Elders sit in the front, and most of the floor seats are reserved for them. One woman who works at Lilliana’s Fresh Baked told us, if you are going to sit in front of an elder it is okay to be kneeling but you cannot block their view.
Often someone would be giving a speech at the stage about one thing or another, unheard over the loud sounds of community members coming and going between dances, but often an elder or whaling captain would be called out and congratulated. It seemed, too, that every person knew the oldest man in the crowd and paid their respects to him. Many elders were invited up to dance in front of the drummers and show their incredible and lasting spirit. We even saw one boy wearing a t-shirt that said “elder in training.”

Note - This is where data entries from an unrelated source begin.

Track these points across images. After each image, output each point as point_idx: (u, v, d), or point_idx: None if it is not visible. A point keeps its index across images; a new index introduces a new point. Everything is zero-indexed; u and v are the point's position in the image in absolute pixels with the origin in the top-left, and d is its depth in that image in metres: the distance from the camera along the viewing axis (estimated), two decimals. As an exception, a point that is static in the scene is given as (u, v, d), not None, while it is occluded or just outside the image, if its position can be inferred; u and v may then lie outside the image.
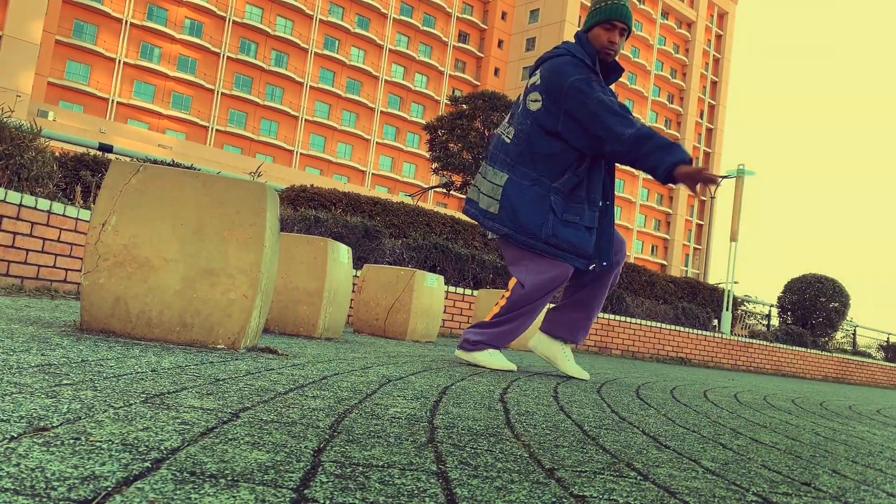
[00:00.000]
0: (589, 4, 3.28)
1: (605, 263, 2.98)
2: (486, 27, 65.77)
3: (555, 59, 2.96)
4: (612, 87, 3.24)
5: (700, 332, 10.85)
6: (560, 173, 2.89)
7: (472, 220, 3.59)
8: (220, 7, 50.76)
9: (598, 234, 2.98)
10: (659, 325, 10.14)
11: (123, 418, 0.96)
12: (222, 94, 50.90)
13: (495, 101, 22.76)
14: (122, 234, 2.13)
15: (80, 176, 7.17)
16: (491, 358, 3.05)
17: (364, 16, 58.03)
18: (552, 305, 3.31)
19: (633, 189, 70.42)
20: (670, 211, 74.06)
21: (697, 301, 14.61)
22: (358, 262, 7.23)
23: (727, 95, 78.71)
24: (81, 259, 3.13)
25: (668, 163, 2.69)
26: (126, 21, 46.68)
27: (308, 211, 8.11)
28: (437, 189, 29.07)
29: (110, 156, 9.18)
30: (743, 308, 17.57)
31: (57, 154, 6.80)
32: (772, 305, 18.43)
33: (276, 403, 1.27)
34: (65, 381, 1.19)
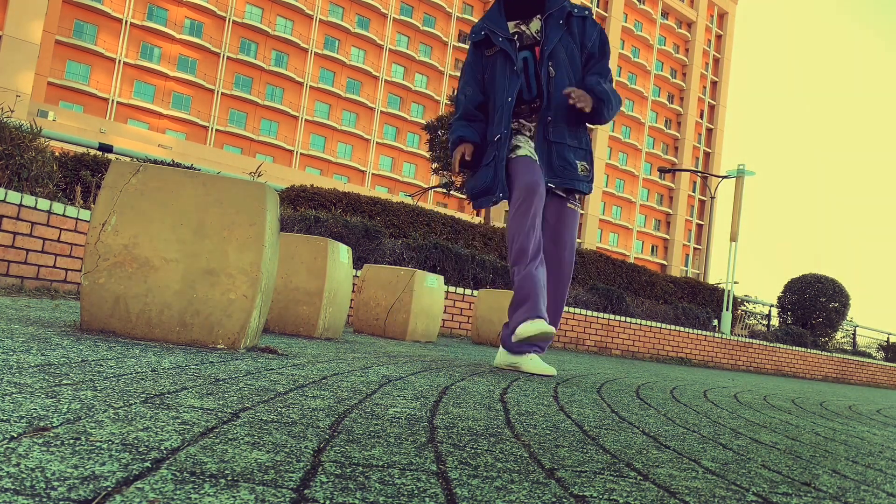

Current issue with Climate change:
Within recent years climate change has become a growing concern for the Inupiat population. A warming trend in the Arctic affects the extent and thickness of the sea ice, which makes harvesting bowhead whales, seals, or caribou more difficult since the ice serves as the hunting ground. Additionally, warm winters are making travel over the ice more dangerous.
Furthermore, land fast ice is slower to form, making the coastline susceptible to erosion as it is now exposed to the winter currents for a longer period of time. A group representing the people of the Arctic, the Inuit Circumpolar Council, is very concerned about climate change and makes the case that the effects on the North Slope are a threat to the human rights of the Inuit people.
Cut and clean tuttu (caribou) intestines and fry
Put Quagak (duck) or Nigliq(goose) in a pot of water and cover
Boil for ½ hour and then let simmer for several hours or until the meat is falling off the bones.
Add onions, rice, salt and pepper to taste and cook for another ½ hour
Stir in a little flour and stir until thickened
Barrow’s Finest Pickled Maktak
Boil maktak for thirty minutes with plenty of salt and pepper. Cut into bit sized pieces
Make brine (4 pints):
2c white vinegar 2tsp mustard seeds
1 ¾ c sugar 1tsp black pepper
4 bay leaves 1tsp allspice
5 cloves 1tsp pickling spice
Bring to a boil until the maktak begins to float (about 10 mins); let cool
Put maktak in jars with slices of lemon, onion, and orange
Pour brine over maktak and let it stand for one week in the refrigerator
This is the white stuff at the base of baleen plates on a bowhead whale, often called Eskimo chewing gum. Cut the mamaaq off from the baleen plates. Chew! You may soak it in seal oil first.
Akutuq (Eskimo Ice Cream)
Every family will have their own version—Akutuq is a rich-tasting concoction that resembles frozen froth.
1quart caribou fat
2-4c of berries
Grind the caribou fat very fine. Bring to room temperature and add berries. Stir well and chill for about two hours.